September 19, 2013
A popular line of argument in Washington policy circles is that spending on seniors is crowding out spending on our kids. In this story we would be able to pay for good schools, early childhood education and daycare, and health care and child nutrition if only grandma and grandpa weren’t sucking away all the money for their Social Security and Medicare. The remedy for these folks is to cut Social Security and Medicare and tell our seniors that they will have to get by on less.
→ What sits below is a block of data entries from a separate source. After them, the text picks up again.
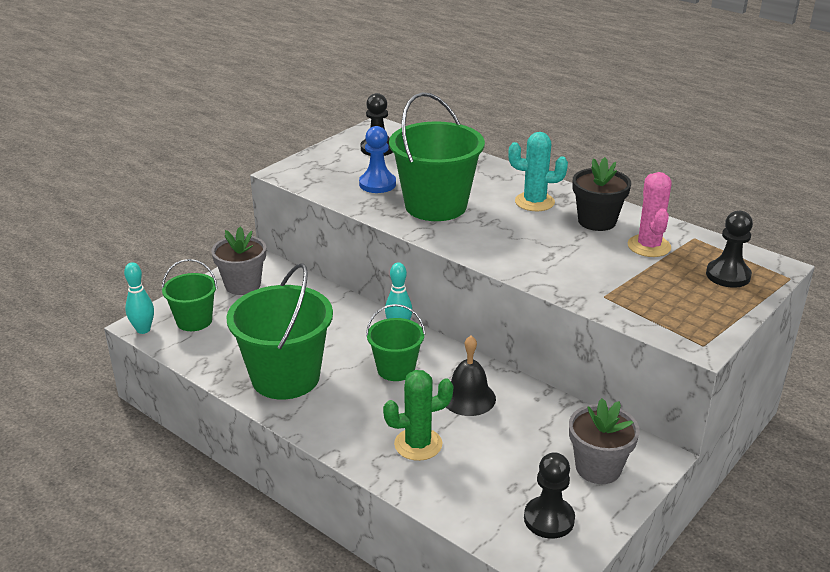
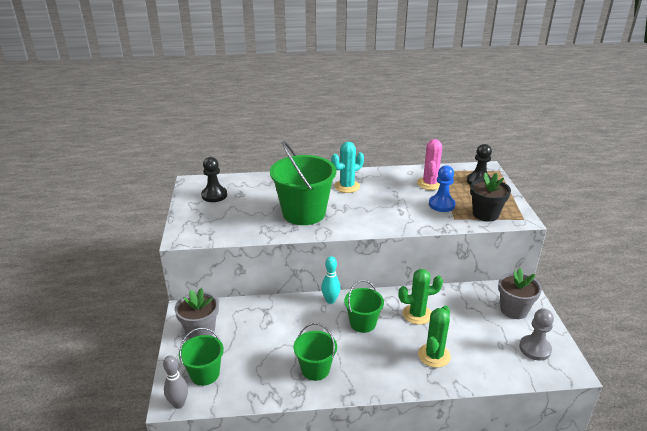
camera: 45 degrees left, 0 degrees up
(143, 330) = (178, 404): turquoise bowling pin -> grey bowling pin
(285, 377) = (315, 369): green bucket -> green bucket, size x0.56
(377, 184) = (251, 216): blue pawn -> blue pawn (441, 204)
(468, 398) = (417, 314): black bell -> green cactus
(549, 519) = (535, 349): black pawn -> grey pawn
(597, 221) = (389, 182): black flower pot -> black flower pot (485, 214)
(649, 246) = (430, 184): pink cactus -> pink cactus turned 60 degrees clockwise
While there is tons of money behind this argument (e.g. the myriad of Peter Peterson funded groups, the Washington Post news and editorial sections, and most of the rest of the elite punditry), it doesn’t fit the data. The idea that there is some fixed sum available to support social welfareprograms, and it will either go to kids or to seniors, has no basis in reality. The share of GDP going to support social spending of various types has increased substantially over the post-World War II era. So this sum clearly has not been fixed in the United States.
At the federal level, Social Security and other forms of social spending accounted for less than 5 percent of GDP in 1950. Today they account for more than 12 percent. It’s not clear why anyone would think that this sum is fixed for all eternity. (It’s also worth noting that much of our spending on health care is wasted on excessive payments to doctors, drug companies, insurers, and other health care providers. It is seriously misleading to treat this waste as spending on the elderly.)
We get an even stronger story if we look at the situation across countries. It turns out that countries that spend a larger share of their GDP supporting their seniors also spend a larger share of their income supporting the young. The chart below shows spending per kid and spending per senior for the OECD countries, both divided by per capita income.
The chart shows a strong positive relationship between per capita spending on seniors and per capita spending on kids. (The relationship is significant at the 5 percent level.) At a given level of per capita income, a dollar of additonal per capita spending on kids is associated with 67 cents of additional spending on seniors. In other words, the countries that are willing to spend more to support their seniors are also willing to spend more to ensure that their kids get a decent start in life.
From this perspective the efforts to cut back programs that seniors depend upon can be seen as part of a generic meanspiritedness. Money saved from cuts to Social Security and Medicare is more likely to end up as tax cuts to business or the wealthy than as additional funding for programs that benefit low-income children.
In this respect, it’s worth noting that the generational separation postulated by the seniors versus kids story doesn’t make sense from the word go. Many families, especially poor families, are multi-generational. In 2003, almost 12 percent of the children living in families with incomes below 200 percent of the poverty level had someone in the household receiving a Social Security check. That share would likely be higher today. For these families, cutting benefits for the elderly is cutting benefits for kids. There will be fewer resources available to the family as a whole, which means the kids will suffer along with everyone else.
The reality is that the United States is plenty rich enough to provide both a decent retirement to our seniors and to ensure our children a proper upbringing. The reason that this may seem difficult is that so much money has been redistributed to the wealthy over the last three decades. If the public focuses on policies that reverse this upward redistribution then there is no reason to pit our children against their grandparents.